GE shares plunge as much as 15% after Madoff whistleblower claimed the company is a ‘bigger fraud than Enron’ and a bankruptcy waiting to happen
Fraud investigator Harry Markopolos published bombshell report on Thursday
Accused GE of hiding $38.1 billion in potential losses and concealing debt
Markopolos previously blew the whistle on Bernard Madoff’s Ponzi scheme
Now he is working for an undisclosed hedge fund that bet against GE stock
Shares in the company plunged as much as 15% after the report was released
GE blasts the investigator’s allegations as ‘meritless’ and ‘unsubstantiated’
KEITH GRIFFITH
DAILYMAIL.COM
15 August 2019
General Electric shares fell as much as 15% on Thursday after fraud investigator Harry Markopolos, who blew the whistle on Bernard Madoff’s Ponzi scheme, said GE was concealing deep financial problems.

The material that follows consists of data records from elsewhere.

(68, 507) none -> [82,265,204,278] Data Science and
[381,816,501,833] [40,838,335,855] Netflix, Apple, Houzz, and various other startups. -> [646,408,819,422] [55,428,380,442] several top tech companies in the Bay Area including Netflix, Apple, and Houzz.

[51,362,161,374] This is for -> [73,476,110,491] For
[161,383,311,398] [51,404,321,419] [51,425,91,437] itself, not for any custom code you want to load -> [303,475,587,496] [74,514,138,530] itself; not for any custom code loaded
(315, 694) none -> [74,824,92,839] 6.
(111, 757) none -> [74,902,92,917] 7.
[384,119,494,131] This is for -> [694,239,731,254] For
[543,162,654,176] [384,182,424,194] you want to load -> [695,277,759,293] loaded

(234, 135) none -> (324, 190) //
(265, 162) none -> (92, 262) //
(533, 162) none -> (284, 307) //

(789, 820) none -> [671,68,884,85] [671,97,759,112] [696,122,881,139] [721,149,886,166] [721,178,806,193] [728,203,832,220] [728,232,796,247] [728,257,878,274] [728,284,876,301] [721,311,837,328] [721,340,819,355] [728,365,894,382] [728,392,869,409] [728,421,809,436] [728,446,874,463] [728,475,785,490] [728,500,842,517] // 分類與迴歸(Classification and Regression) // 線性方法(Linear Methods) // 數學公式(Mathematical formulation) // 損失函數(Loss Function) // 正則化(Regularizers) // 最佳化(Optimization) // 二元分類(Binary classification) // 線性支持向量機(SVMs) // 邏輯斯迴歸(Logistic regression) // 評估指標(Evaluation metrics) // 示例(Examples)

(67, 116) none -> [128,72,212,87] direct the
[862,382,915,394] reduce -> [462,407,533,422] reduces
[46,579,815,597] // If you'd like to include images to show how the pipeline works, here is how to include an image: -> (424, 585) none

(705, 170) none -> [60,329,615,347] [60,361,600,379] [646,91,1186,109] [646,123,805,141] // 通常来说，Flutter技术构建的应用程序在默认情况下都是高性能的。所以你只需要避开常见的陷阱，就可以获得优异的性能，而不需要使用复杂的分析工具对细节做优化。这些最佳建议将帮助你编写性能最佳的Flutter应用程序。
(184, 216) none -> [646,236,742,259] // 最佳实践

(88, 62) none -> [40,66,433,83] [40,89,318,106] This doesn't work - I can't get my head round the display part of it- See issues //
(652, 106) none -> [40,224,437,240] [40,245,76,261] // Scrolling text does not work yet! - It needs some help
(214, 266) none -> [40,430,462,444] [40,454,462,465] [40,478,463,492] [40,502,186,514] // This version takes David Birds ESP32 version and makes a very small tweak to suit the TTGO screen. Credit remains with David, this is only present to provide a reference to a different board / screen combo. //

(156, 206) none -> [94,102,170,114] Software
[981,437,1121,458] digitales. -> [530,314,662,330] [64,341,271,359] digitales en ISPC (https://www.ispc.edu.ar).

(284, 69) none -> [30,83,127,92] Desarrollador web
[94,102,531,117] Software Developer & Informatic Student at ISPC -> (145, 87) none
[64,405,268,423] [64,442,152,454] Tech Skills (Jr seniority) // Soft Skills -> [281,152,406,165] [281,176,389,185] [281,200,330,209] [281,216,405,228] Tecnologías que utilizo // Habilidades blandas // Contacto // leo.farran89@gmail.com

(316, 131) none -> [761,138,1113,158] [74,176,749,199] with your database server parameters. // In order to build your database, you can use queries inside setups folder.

In a 175-page report, Markopolos accused GE of hiding $38.1 billion in potential losses and asserted that the company’s cash situation was far worse than it had disclosed.
‘GE’s true debt to equity ratio is 17:1, not 3:1, which will undermine its credit status,’ Markopolos said in the report, which was commissioned by an undisclosed hedge fund that has taken short positions on GE stock.
The report says GE is insolvent and asserts that its industrial businesses have a working capital deficit of $20 billion.
The plunge in share prices wiped more than $10 billion off of GE’s market capitalization in a matter of hours.
In a statement to DailyMail.com, GE blasted the allegations as ‘meritless,’ adding: ‘The company has never met, spoken to or had contact with Mr. Markopolos, and we are extremely disappointed that an individual with no direct knowledge of GE would choose to make such serious and unsubstantiated claims.’
The report echoes the assertions of some of Wall Street’s more skeptical analysts, who have long raised alarms about GE’s low cash flow, frequent accounting charges and writedowns and what they describe as opaque financial reports.
The report adds that ‘GE’s $38 billion in accounting fraud amounts to over 40% of GE’s market capitalization, making it far more serious than either the Enron or WorldCom accounting frauds.’
In a statement GE said: ‘We remain focused on running our business every day and … will not be distracted by this type of meritless, misguided and self-serving speculation.’
GE said it ‘stands behind its financials’ and operates to the ‘highest-level of integrity’ in its financial reporting.
GE said Markopolos was known to work for unnamed hedge funds that typically benefit from short selling a company’s stock.